- _Work task_:
Going down the data below, set down exactly the line with "12: (519, 566)" and each line after it through the line with "19: (460, 573)"; no other lines.

- _Data records_:
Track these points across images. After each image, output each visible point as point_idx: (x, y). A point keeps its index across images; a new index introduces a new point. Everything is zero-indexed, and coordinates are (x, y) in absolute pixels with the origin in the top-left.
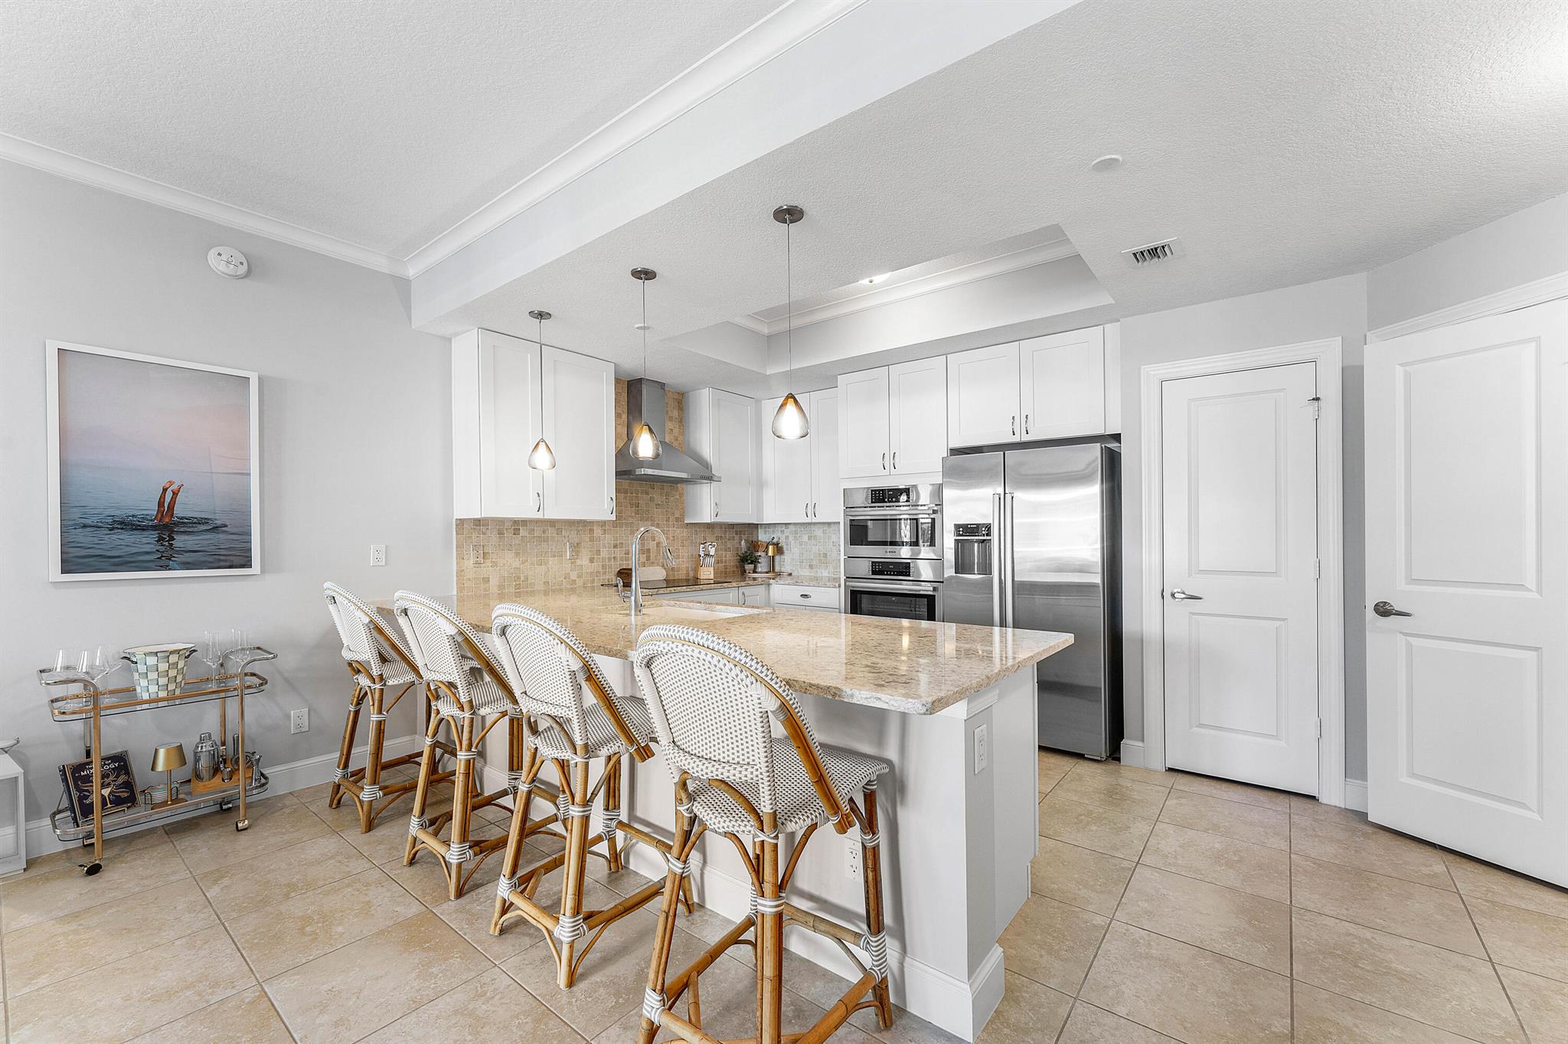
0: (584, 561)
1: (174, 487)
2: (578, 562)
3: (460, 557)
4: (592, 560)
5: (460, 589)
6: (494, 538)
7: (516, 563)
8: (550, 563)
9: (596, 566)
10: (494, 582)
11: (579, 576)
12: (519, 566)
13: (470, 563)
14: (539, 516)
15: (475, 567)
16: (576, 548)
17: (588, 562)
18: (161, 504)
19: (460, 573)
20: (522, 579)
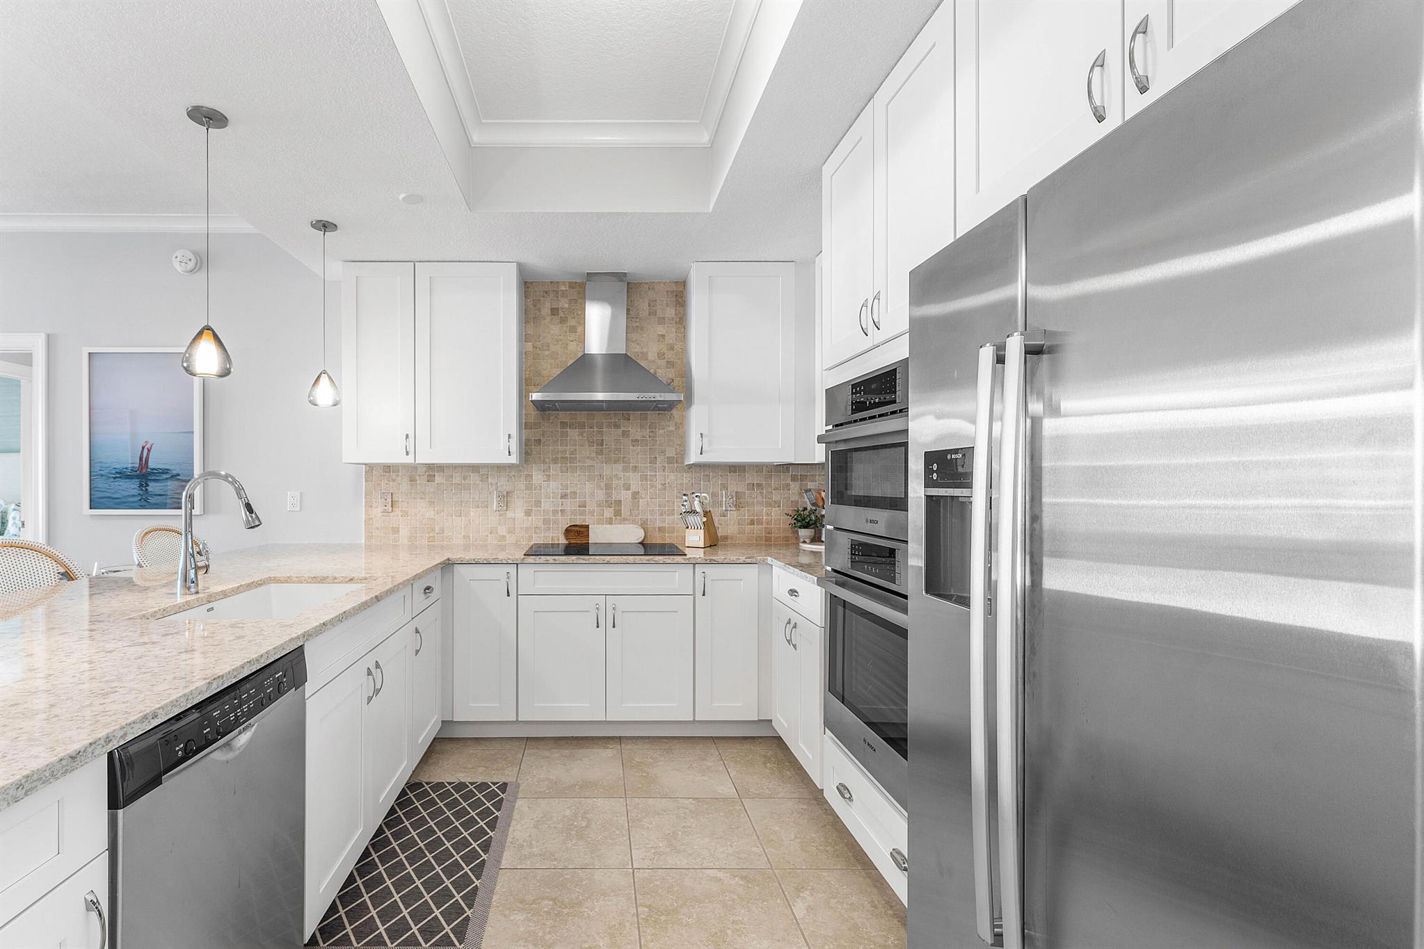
0: (517, 512)
1: (148, 446)
2: (510, 514)
3: (369, 505)
4: (528, 513)
5: (369, 537)
6: (405, 485)
7: (430, 513)
8: (472, 514)
9: (535, 520)
10: (404, 532)
11: (511, 531)
12: (432, 517)
13: (377, 511)
14: (409, 460)
15: (383, 516)
16: (506, 499)
17: (523, 514)
18: (141, 459)
19: (368, 521)
20: (437, 530)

- _Written response_:
12: (519, 566)
13: (470, 563)
14: (539, 516)
15: (475, 567)
16: (576, 548)
17: (588, 562)
18: (161, 504)
19: (460, 573)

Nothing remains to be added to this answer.